- [GOAL OF THE EXERCISE]
One part of the entries below is wanted: the lines from the one containing "pinky pip: (294, 565)" through the one containing "thumb cmc: (1045, 565)". Write those out exactly and nothing else.

- [DATASET ENTRIES]
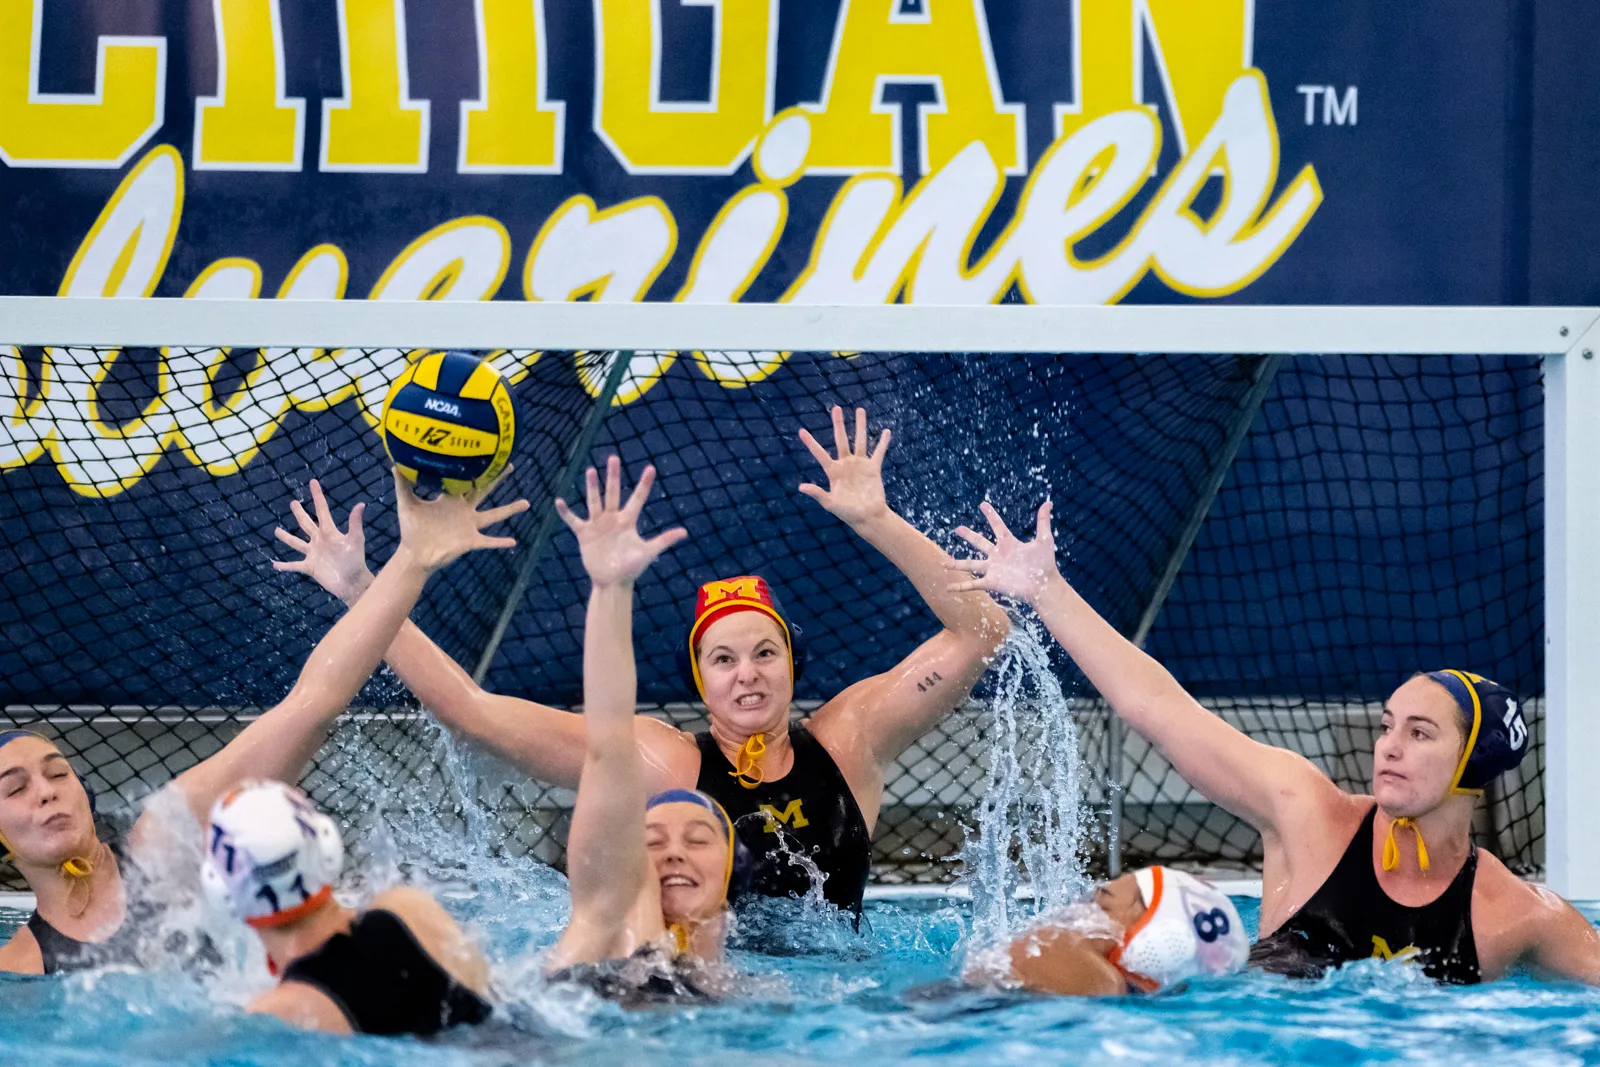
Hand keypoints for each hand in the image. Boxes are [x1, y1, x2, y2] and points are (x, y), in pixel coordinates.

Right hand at [273, 479, 375, 603]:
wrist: (352, 582)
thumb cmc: (356, 560)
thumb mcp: (355, 540)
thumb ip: (355, 523)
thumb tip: (361, 504)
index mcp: (329, 532)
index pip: (322, 510)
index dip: (317, 496)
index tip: (313, 482)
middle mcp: (319, 540)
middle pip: (306, 524)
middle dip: (300, 514)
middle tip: (293, 502)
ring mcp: (314, 553)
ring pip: (296, 543)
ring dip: (286, 537)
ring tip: (276, 531)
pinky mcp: (310, 567)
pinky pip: (294, 565)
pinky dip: (284, 566)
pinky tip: (274, 565)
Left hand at [393, 467, 529, 572]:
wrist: (414, 553)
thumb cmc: (411, 528)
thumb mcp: (406, 504)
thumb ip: (402, 485)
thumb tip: (394, 464)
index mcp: (450, 499)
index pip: (464, 479)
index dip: (473, 467)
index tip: (483, 452)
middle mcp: (464, 510)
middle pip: (484, 490)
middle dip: (497, 478)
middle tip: (511, 464)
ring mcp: (469, 525)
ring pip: (494, 515)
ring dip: (510, 510)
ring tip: (527, 503)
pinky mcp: (470, 541)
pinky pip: (488, 541)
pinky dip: (499, 542)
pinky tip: (513, 541)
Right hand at [554, 455, 686, 586]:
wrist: (612, 582)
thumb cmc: (631, 568)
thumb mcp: (648, 552)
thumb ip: (664, 540)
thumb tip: (684, 532)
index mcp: (628, 521)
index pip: (638, 498)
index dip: (644, 484)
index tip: (651, 468)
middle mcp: (612, 519)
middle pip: (613, 493)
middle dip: (613, 476)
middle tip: (613, 457)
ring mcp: (597, 525)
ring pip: (594, 501)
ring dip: (592, 487)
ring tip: (591, 470)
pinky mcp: (585, 534)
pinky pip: (573, 520)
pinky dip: (566, 512)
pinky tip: (559, 501)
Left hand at [797, 405, 890, 528]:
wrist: (867, 517)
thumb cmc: (847, 512)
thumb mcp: (830, 503)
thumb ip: (817, 493)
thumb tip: (800, 487)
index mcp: (833, 471)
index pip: (819, 453)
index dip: (810, 442)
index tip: (801, 431)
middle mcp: (845, 464)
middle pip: (841, 439)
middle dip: (839, 424)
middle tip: (836, 408)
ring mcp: (859, 465)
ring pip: (859, 440)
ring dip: (860, 425)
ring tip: (860, 410)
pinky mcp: (873, 468)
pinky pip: (878, 452)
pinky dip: (882, 443)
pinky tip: (886, 431)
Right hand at [945, 500, 1061, 602]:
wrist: (1044, 587)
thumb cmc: (1045, 565)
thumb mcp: (1044, 540)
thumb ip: (1043, 521)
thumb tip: (1048, 502)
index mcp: (1009, 544)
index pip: (997, 526)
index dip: (990, 515)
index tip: (983, 504)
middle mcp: (998, 555)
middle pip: (979, 542)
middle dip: (968, 535)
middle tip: (957, 528)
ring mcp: (993, 569)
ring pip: (970, 565)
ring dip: (957, 564)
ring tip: (943, 563)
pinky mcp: (992, 582)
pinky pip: (972, 584)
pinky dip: (960, 586)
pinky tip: (948, 588)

- [FINISHED EXERCISE]
pinky pip: (294, 565)
pinky dip: (284, 566)
pinky tip: (274, 565)
Left hand at [393, 467, 529, 572]:
wrist: (414, 553)
thumb cmc: (411, 528)
thumb mcp: (406, 504)
thumb ip: (402, 485)
thumb tip: (394, 464)
index mcp: (450, 499)
index pip: (464, 479)
index dip: (473, 467)
index tip: (483, 452)
middle mcp: (464, 510)
middle pip: (484, 490)
middle dip: (497, 478)
middle tip: (511, 464)
ring mcp: (469, 525)
ring pip: (494, 515)
ring dip: (510, 510)
ring tip: (527, 503)
pinky mcp: (470, 541)
pinky pip: (488, 541)
pinky dip: (499, 542)
pinky tip: (513, 541)
Right hand at [554, 455, 686, 586]:
wrist: (612, 582)
thumb cmc: (631, 568)
thumb mcp: (648, 552)
thumb ip: (664, 540)
thumb tip: (684, 532)
index mcp: (628, 521)
index pip: (638, 498)
index dip: (644, 484)
index tip: (651, 468)
middle mcp: (612, 519)
middle pip: (613, 493)
middle dip: (613, 476)
middle tip: (613, 457)
ring mcp: (597, 525)
ring pip: (594, 501)
ring dip: (592, 487)
ring tip: (591, 470)
pinky mcp: (585, 534)
pinky pip: (573, 520)
pinky dip: (566, 512)
pinky tip: (559, 501)
Left hand at [797, 405, 890, 528]:
wrist: (867, 517)
thumb cmc: (847, 512)
thumb mcp: (830, 503)
thumb ip: (817, 493)
thumb tip: (800, 487)
index mcp: (833, 471)
index pip: (819, 453)
index dip: (810, 442)
index tip: (801, 431)
middle mcp: (845, 464)
middle pip: (841, 439)
middle dip: (839, 424)
middle tip: (836, 408)
ring mcp: (859, 465)
ring pip: (859, 440)
ring dip: (860, 425)
ring tip: (860, 410)
pinky mcp: (873, 468)
pinky pip: (878, 452)
pinky dip: (882, 443)
pinky tip: (886, 431)
Right hand at [945, 500, 1061, 602]:
wrist: (1044, 587)
thumb cmc: (1045, 565)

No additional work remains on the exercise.